Hinweis: Für die routinemäßige Kultivierung unserer hNSPCs, ändern wir 50-100% der Medien jeden zweiten Tag und in der Regel Durchgang ihnen 01.02 einmal pro Woche. Die Kulturmedien enthält 20% BIT-9500, 1X Antibiotikum / Antimykotikum, und Wachstumsfaktoren (EGF, FGF und PDGF jeweils bei 40 ng / ml) in DMEM: F12 Basis-Medien.

Vorbereiten des Coated Flask und Dissoziation der Zellen

1. Um neue Flaschen für die passagiert Zellen, Mantel T25-Kolben mit 10 pg / ml humanem Fibronectin in EMEM für 4 Stunden oder über Nacht in einem 37 ° C Gewebekultur-Inkubator vorzubereiten. Kurz vor Passage der Zellen, entfernen Sie die Fibronektin-Lösung und spülen Sie die Flaschen mit PBS.
2. Übertragen Sie die alte "konditioniert" Medien aus den Zellen an die neuen Fibronektin-beschichteten Kolben (so dass die Hälfte der Endvolumen von Medien für jede Flasche die "konditioniert" Medien) passagiert werden. Diese Kultivierungsbedingungen helfen diese Zellen im undifferenzierten Zustand.
3. Sobald alle Medien aus den Zellen zu passagiert werden entfernt ist, waschen Sie die Zellen einmal mit PBS. Achten Sie darauf, nicht austrocknen der Zellen.
4. Add Zelldissoziation Buffer (CDB) direkt auf die Zellen (1,0-1,5 ml für eine T25 Flasche). Inkubieren Zellen in den Puffer für etwa 5 Minuten bei Raumtemperatur. Leichtes Antippen der Flasche wird zur Beschleunigung Zellablösung.

Zentrifugieren, Resuspendieren und Plating Cells

1. Add serumhaltigem Medium (DMEM: F12 mit 10% Hitze-inaktiviertes fötales Rinderserum) (Einsatz ~ 3X das Volumen der CDB) in den Kolben mit abgelösten Zellen. Entfernen Sie die Medien und die Zellen in ein 15 ml konischen Rohr.

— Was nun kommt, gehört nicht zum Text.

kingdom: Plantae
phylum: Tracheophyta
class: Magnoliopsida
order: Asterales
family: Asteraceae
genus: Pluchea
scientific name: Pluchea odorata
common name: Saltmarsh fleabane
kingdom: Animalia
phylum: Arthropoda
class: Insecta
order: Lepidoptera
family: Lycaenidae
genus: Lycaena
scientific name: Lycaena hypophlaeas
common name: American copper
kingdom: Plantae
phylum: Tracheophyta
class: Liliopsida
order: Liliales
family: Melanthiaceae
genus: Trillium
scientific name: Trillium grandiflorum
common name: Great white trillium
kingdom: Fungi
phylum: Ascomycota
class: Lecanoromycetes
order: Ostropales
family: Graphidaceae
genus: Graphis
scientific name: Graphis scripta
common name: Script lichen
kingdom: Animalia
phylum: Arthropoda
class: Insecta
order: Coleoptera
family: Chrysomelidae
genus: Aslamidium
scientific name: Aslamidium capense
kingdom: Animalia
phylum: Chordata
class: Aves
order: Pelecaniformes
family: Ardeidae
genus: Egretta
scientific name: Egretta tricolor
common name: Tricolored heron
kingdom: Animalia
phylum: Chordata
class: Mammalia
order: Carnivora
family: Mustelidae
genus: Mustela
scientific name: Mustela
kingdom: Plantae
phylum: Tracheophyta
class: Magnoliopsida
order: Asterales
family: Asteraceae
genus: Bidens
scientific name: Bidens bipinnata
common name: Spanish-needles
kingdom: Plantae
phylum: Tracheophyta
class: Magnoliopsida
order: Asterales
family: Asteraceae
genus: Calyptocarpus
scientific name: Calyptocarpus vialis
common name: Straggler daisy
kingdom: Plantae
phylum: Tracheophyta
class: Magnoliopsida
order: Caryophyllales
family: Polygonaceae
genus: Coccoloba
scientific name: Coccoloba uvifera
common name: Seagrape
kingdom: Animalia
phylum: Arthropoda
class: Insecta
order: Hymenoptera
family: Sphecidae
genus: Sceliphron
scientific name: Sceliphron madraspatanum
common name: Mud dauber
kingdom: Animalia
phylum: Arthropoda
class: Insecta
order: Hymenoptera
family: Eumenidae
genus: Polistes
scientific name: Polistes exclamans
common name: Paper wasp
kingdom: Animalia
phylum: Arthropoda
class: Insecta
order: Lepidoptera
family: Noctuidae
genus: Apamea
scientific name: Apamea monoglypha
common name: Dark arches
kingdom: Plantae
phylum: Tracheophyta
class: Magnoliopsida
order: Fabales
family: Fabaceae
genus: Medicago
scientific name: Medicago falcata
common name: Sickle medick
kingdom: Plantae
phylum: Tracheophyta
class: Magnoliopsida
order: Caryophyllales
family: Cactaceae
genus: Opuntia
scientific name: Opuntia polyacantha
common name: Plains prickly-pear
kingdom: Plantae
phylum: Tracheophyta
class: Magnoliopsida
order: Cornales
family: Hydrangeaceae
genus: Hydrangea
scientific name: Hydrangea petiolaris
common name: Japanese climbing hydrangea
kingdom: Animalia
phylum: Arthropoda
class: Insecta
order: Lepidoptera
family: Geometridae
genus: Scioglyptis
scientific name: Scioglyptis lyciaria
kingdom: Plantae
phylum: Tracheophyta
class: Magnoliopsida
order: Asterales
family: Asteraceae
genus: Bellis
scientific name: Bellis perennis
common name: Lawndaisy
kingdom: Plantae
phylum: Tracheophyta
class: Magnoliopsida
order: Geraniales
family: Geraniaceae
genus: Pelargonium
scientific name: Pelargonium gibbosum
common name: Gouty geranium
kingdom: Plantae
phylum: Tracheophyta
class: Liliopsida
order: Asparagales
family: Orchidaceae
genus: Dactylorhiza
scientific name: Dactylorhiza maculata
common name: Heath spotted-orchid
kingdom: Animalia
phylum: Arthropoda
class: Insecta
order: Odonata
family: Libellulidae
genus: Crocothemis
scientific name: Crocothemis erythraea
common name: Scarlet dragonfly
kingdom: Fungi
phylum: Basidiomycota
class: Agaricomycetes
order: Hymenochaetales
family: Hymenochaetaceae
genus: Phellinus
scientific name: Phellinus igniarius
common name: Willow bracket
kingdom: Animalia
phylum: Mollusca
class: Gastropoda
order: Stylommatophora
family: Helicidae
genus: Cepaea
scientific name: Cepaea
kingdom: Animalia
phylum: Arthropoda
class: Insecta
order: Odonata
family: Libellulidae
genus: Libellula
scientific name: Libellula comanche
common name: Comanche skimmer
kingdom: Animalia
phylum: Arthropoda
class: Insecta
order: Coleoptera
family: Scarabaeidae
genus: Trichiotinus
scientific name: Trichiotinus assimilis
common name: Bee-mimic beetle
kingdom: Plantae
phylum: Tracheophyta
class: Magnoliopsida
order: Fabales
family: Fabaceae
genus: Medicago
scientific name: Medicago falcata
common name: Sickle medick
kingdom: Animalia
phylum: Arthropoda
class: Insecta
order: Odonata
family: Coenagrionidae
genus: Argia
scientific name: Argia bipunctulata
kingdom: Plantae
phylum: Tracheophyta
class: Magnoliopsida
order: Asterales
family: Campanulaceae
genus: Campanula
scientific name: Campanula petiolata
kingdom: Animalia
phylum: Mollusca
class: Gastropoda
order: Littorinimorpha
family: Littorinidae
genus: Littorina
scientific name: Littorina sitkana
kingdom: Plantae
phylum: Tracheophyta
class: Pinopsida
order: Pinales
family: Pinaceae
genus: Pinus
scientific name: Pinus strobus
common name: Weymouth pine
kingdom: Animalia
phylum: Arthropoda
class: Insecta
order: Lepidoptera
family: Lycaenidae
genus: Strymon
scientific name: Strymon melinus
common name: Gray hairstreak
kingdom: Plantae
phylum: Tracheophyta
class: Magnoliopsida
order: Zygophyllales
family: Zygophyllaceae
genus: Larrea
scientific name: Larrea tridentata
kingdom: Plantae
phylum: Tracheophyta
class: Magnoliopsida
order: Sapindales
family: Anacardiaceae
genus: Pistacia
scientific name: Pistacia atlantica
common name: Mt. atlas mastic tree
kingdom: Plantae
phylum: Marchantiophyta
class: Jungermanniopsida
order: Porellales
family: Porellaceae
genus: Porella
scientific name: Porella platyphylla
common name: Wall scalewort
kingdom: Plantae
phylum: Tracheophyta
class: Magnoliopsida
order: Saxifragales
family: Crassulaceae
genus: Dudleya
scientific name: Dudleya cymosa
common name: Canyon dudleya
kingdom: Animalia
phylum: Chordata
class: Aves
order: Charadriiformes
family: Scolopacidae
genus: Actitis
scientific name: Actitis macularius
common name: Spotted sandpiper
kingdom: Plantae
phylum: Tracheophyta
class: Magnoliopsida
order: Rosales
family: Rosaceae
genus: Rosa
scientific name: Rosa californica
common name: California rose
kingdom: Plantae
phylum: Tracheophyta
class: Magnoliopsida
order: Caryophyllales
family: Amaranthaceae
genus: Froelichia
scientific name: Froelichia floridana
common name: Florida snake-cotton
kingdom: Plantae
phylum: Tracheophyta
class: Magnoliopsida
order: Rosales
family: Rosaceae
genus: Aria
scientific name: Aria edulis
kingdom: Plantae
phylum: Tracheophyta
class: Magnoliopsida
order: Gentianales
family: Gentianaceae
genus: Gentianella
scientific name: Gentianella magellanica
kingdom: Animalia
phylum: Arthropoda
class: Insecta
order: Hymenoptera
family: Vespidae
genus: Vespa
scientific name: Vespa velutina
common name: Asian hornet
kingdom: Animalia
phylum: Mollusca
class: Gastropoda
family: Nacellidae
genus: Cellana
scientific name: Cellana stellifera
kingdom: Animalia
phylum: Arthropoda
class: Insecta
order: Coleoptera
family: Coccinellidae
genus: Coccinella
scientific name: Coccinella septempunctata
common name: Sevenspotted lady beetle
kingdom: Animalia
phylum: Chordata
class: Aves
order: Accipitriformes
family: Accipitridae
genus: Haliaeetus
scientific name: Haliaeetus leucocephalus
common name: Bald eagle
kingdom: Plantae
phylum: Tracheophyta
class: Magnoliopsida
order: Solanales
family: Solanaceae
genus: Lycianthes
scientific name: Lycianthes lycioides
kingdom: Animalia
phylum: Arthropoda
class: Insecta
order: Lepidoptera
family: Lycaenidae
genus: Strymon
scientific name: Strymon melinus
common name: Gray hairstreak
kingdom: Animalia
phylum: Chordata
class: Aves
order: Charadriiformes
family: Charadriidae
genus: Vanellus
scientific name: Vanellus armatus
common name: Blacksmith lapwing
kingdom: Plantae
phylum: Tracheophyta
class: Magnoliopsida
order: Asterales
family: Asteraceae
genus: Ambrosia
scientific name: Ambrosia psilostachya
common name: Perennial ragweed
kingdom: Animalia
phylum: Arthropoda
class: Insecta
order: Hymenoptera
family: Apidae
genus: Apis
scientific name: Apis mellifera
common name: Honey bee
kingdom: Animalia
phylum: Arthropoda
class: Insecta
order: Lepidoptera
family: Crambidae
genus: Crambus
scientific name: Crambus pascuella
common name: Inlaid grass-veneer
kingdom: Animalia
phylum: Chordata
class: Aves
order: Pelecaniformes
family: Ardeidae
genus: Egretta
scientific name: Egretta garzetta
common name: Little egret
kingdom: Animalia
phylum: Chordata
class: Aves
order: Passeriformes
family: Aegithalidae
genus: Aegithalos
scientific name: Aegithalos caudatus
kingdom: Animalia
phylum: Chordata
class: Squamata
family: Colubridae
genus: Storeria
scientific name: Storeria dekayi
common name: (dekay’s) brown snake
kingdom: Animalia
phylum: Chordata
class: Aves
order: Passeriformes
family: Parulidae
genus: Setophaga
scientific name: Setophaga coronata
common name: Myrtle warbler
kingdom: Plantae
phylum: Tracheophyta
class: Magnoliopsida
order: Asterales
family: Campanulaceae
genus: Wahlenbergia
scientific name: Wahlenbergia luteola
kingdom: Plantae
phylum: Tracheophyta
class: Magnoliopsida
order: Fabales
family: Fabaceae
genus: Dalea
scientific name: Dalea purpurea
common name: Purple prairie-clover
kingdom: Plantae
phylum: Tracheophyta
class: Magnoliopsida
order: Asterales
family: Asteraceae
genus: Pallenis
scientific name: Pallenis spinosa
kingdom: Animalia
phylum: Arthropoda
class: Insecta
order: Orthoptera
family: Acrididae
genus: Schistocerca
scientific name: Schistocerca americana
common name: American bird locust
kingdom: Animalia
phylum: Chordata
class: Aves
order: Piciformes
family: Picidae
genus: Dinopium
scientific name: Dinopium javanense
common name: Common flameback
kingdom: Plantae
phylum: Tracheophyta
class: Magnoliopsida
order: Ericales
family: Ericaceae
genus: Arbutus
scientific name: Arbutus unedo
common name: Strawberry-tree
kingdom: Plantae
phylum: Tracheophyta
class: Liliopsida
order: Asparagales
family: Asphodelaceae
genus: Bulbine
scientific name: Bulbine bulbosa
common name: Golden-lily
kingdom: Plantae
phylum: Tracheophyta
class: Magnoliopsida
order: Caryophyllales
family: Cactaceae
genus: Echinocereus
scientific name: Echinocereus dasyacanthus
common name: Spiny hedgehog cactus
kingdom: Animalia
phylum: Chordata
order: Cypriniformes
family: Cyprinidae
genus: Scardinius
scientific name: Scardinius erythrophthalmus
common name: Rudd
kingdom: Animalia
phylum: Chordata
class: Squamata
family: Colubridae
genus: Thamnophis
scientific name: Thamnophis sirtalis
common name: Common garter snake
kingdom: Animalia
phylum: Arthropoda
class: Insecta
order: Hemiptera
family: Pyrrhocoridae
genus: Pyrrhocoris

Mit einem kleinen Volumen von frischem Serum-haltigen Medien in den Kolben gespült und wieder Residualzellen.
2. Centrifuge die Medien und die Zellen bei 1000 rpm (~ 200xg) für 5 Minuten.
3. Absaugen des Serum-haltigen Medien und Zellen in frischem Kulturmedium, und Abpipettieren eine homogene Zellsuspension zu machen.
4. Übertragung der Hälfte der resuspendierten Zellen in jede neue Flasche für einen 1:2 aufgeteilt. Beachten Sie die neue Passage-Nummer auf der Flasche.

Wir haben festgestellt, dass dieses Protokoll zuverlässig Kulturen hNSPCs bietet. Ein kritischer Faktor für unsere Zellen ist, dass sie als ziemlich dichte Kulturen gehalten werden und kann nicht bis zu dem Punkt, dass die Zellen spärlich sind passagiert werden müssen. In unseren Händen, wachsen spärlich Kulturen nur sehr langsam oder endgültig einzustellen Division. Aus diesem Grund haben wir in der Regel aufgeteilt unseren Kulturen 1:2 oder 1:3, wenn eine Kultur ist extrem dicht. Die Beschichtung der Oberfläche einer Kulturschale mit Fibronektin ist wichtig, da es gute Zelladhäsion und Migration fördert, aber im Gegensatz Laminin, es erlaubt auch den Einsatz von Cell Dissociation Buffer (CDB), um Zellen zu lösen. Zell-Bindung an Laminin ist zu stark und erfordert den Einsatz eines proteolytischen Enzyms (zB Trypsin) für Zellablösung. Nicht-enzymatische CDB ist bevorzugt, Trypsin seit proteolytische Spaltung von Zelloberflächen-Proteine ​​zu morphologischen Veränderungen in hNSPCs im Laufe der Zeit führen kann. Außerdem hilft Kultivierung hNSCPs in konditionierten Medien halten diese Zellen im undifferenzierten Zustand.